INTERVIEW 100% : L'enseignant du Mirail accusé à tort de harcèlement sexuel veut "laver son honneur"
Publié : 15 janvier 2020 à 15h31 par Brice Vidal
Il a choisi 100% pour s'exprimer pour la première fois depuis la polémique.
Il préfère taire son nom pour dit-il "préserver sa famille", sa femme et sa fille emportées avec lui dans "un tsunami" après les allégations mensongères qui ont brisé sa carrière.
Il fait partie des deux enseignants de la Fac du Mirail virés sans ménagement après une enquête interne bâclée et à charge "mon honneur a été sali et je veux une réhabilitation". Explication.
Histoire d'une lamentable délation
L'agrégé d'Arts Plastiques décrit des accusations vécues comme "un attentat". "C'est extrêmement violent. J'ai été abasourdi et effrayé par ces calomnies. Mes états de service sont bons en 26 ans d'enseignement" se justifie celui qui affirme "ne jamais s'être rendu coupable de ce qu'on me reproche."

- **Énoncé du problème**: D'après l'extrait fourni, de quelle discipline l'enseignant du Mirail est-il agrégé ?

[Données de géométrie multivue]
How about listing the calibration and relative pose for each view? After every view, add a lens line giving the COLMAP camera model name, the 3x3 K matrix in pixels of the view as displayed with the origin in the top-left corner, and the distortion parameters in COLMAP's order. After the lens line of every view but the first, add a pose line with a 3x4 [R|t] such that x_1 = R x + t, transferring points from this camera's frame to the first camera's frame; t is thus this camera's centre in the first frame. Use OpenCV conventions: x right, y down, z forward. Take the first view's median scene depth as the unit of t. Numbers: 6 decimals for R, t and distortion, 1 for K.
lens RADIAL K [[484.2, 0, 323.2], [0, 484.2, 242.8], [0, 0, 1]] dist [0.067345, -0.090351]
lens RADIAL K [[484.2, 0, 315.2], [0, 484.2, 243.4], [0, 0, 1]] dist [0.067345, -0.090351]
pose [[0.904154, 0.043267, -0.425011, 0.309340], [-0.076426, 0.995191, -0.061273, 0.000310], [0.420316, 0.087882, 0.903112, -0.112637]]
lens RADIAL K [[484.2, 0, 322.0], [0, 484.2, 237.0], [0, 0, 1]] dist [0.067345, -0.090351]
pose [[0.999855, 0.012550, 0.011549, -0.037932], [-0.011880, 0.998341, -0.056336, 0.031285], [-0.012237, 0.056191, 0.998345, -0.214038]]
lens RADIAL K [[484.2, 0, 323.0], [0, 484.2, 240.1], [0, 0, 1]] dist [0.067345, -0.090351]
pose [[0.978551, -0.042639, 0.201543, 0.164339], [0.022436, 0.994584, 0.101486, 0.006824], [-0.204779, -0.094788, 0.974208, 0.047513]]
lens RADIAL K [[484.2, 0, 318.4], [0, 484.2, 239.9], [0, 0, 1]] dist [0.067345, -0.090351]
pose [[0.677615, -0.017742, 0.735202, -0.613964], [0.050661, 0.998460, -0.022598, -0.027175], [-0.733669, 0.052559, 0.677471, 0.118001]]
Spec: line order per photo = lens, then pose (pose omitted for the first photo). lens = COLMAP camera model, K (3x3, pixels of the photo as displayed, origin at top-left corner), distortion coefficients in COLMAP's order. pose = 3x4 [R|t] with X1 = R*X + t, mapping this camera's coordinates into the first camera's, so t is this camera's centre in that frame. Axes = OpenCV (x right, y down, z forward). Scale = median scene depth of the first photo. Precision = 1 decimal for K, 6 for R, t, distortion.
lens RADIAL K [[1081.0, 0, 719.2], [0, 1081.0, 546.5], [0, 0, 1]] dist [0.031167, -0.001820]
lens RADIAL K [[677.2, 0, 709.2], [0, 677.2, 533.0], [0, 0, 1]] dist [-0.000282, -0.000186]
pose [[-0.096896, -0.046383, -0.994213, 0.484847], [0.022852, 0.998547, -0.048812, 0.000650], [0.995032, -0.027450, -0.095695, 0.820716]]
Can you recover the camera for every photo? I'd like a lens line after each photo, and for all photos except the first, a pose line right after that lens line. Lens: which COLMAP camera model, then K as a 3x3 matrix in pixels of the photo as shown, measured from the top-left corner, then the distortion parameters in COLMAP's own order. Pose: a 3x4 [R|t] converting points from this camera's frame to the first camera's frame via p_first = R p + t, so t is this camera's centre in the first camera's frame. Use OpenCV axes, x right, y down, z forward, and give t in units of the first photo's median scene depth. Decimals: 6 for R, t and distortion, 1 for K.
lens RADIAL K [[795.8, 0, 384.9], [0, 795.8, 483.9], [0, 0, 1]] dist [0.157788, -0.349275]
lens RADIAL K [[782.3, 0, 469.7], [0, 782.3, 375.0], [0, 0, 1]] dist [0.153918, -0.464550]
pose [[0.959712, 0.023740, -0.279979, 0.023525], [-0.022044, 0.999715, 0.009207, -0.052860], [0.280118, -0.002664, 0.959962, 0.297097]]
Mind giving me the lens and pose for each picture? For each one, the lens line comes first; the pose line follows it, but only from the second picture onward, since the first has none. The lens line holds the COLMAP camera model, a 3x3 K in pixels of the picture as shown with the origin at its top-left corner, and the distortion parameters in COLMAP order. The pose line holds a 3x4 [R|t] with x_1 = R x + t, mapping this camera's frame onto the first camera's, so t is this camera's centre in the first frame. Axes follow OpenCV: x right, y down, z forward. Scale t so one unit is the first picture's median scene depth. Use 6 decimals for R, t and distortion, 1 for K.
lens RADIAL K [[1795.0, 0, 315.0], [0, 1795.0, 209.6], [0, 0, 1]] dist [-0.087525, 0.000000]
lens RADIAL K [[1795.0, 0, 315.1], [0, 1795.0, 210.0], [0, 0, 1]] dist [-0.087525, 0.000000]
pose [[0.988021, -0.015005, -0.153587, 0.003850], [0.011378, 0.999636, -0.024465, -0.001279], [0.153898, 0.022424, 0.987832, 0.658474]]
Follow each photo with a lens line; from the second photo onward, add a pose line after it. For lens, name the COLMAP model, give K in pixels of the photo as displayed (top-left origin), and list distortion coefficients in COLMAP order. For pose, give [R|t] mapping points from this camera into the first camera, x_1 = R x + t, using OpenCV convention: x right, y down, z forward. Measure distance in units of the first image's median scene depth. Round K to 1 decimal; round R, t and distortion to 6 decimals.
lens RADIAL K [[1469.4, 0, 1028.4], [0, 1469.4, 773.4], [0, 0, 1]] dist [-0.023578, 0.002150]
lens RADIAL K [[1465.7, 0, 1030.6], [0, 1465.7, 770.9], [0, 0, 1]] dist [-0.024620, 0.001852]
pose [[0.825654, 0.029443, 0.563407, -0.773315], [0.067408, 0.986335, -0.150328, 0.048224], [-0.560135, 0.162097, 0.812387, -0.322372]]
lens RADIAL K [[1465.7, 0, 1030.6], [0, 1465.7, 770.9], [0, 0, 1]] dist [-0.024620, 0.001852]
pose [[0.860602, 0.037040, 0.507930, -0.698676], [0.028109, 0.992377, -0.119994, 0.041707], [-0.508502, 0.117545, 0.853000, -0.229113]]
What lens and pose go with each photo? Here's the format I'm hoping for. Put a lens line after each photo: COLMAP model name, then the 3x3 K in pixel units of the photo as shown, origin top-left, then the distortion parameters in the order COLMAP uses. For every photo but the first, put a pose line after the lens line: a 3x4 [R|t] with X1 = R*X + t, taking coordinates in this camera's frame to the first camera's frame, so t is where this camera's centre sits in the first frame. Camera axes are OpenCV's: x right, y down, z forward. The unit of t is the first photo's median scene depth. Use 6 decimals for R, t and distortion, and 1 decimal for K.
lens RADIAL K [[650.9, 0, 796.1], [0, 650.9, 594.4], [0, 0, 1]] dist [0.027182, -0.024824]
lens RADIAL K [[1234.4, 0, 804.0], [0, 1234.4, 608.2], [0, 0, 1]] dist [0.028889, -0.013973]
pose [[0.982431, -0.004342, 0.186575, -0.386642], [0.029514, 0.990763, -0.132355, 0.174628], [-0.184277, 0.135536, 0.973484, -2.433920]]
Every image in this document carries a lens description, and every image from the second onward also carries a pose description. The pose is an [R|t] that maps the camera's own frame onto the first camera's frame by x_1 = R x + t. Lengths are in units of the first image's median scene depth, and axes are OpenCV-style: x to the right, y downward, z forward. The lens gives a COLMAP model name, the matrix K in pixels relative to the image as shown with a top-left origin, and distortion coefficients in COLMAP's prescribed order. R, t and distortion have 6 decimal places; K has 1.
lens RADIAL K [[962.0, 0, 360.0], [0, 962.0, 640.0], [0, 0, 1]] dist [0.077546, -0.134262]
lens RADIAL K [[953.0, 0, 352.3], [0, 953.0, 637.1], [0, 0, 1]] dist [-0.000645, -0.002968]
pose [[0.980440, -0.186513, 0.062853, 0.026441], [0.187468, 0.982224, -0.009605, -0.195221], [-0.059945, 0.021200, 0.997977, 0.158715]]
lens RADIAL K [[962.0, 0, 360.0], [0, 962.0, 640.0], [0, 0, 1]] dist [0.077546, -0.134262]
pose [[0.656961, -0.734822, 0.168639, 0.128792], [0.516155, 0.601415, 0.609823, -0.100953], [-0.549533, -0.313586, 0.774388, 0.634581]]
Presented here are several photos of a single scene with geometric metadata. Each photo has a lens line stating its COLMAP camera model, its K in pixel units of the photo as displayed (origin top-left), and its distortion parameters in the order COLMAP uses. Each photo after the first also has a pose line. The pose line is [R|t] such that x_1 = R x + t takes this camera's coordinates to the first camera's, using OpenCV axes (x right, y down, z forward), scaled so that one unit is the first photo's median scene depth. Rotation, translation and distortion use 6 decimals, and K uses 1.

- **Réponse proposée**: Il est agrégé d'Arts Plastiques.